Des produits plus techniques
Autre dossier essentiel pour l’avenir de la filière populicole, celui de la recherche. Si l’on connaît bien la ressource dans sa globalité, il est nécessaire d’avoir une image plus précise de l’état des peupleraies françaises. C’est l’objet d’une étude qui serait confiée au laboratoire toulousain Dynafor, lequel, grâce à un savant calcul d’algorithmes, permettra de classer les peupleraies par tranches d’âges. « On pourra, par exemple, mieux connaître les variétés plantées il y a quelques années, donc, selon les résultats, adapter les actions à entreprendre », précise Gabriel Chazallon. Pour développer l’usage du peuplier dans la construction, et en structure plus particulièrement, il est indispensable de lever les freins réglementaires.

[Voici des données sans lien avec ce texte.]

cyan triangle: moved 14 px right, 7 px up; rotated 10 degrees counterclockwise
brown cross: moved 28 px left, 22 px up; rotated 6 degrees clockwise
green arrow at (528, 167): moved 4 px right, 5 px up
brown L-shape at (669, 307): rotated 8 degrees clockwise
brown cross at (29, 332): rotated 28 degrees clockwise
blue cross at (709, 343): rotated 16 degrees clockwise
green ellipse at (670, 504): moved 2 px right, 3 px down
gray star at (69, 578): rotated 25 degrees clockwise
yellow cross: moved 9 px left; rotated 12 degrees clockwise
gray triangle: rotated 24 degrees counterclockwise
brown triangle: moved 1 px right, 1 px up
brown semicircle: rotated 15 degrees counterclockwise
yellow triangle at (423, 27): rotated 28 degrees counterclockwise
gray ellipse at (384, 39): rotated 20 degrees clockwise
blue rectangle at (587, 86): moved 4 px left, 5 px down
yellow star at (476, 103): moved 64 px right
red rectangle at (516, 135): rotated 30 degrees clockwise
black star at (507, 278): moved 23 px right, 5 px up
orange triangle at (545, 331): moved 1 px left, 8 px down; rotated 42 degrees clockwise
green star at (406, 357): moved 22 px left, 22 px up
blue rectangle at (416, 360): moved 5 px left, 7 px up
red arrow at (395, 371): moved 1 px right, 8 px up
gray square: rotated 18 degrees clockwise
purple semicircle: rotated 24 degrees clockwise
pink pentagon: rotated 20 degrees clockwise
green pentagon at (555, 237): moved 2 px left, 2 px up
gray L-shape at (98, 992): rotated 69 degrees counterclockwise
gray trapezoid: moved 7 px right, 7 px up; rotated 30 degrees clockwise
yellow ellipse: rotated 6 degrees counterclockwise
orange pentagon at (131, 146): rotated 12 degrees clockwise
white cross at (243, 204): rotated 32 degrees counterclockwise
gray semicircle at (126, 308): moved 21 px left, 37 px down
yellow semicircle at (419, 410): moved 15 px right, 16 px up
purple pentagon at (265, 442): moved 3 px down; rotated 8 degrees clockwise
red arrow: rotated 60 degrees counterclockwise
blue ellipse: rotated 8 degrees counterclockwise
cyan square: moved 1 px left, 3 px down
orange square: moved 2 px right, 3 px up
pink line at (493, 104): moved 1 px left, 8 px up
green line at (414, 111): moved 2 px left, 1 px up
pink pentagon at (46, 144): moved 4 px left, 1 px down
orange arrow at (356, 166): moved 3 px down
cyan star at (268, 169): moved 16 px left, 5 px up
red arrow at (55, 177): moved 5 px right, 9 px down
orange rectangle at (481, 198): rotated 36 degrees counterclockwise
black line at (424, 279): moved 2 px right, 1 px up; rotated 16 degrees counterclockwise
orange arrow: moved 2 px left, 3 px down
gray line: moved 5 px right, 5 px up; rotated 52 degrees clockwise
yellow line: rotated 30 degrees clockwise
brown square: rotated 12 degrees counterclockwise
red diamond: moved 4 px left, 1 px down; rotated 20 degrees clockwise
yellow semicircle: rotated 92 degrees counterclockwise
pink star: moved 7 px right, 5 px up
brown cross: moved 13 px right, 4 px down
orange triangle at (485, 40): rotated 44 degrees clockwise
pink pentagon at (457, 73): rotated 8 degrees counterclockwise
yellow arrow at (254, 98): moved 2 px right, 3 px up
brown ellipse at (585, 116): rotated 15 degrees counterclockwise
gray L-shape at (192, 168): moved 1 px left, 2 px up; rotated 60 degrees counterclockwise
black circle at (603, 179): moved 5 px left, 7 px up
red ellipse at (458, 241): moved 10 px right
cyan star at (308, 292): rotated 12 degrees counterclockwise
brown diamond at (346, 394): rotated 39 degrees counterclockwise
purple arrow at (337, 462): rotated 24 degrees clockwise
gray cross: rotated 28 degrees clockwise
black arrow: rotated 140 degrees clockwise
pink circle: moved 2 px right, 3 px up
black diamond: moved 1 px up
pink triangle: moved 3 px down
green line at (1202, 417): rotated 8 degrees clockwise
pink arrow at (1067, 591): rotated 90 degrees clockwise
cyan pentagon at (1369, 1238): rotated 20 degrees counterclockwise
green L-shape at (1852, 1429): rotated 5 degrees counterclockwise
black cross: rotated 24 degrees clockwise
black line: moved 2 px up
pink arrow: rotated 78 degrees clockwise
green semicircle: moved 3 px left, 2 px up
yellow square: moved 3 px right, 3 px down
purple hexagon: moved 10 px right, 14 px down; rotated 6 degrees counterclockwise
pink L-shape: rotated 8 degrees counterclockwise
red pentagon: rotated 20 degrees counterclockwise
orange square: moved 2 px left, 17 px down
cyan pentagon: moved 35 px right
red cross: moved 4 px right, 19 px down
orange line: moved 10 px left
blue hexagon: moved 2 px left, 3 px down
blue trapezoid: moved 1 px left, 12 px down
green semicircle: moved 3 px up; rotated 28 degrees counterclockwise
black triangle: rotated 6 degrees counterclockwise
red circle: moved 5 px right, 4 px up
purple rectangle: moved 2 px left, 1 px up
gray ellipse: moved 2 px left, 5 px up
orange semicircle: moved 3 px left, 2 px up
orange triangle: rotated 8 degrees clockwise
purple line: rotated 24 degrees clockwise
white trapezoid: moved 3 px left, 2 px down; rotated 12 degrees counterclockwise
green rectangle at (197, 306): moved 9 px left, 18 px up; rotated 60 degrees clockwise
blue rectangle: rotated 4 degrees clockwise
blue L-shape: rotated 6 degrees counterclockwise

Un projet d’étude, avec, pour partenaire technique, FCBA et demandes de soutien déposées auprès de France Bois Forêt, du ministère de l’Agriculture et de sept régions, a pour objectif de permettre un classement mécanique du peuplier selon les normes en vigueur pour un usage en structure : « C’est la porte ouverte au développement de produits plus techniques à base de bois reconstitués qui permettent en outre de valoriser l’ensemble de l’arbre », ajoute Bernard Mourlan. Aujourd’hui en cours, le plan de financement de l’étude devrait aboutir d’ici à la fin de cette année pour un démarrage des travaux début 2017.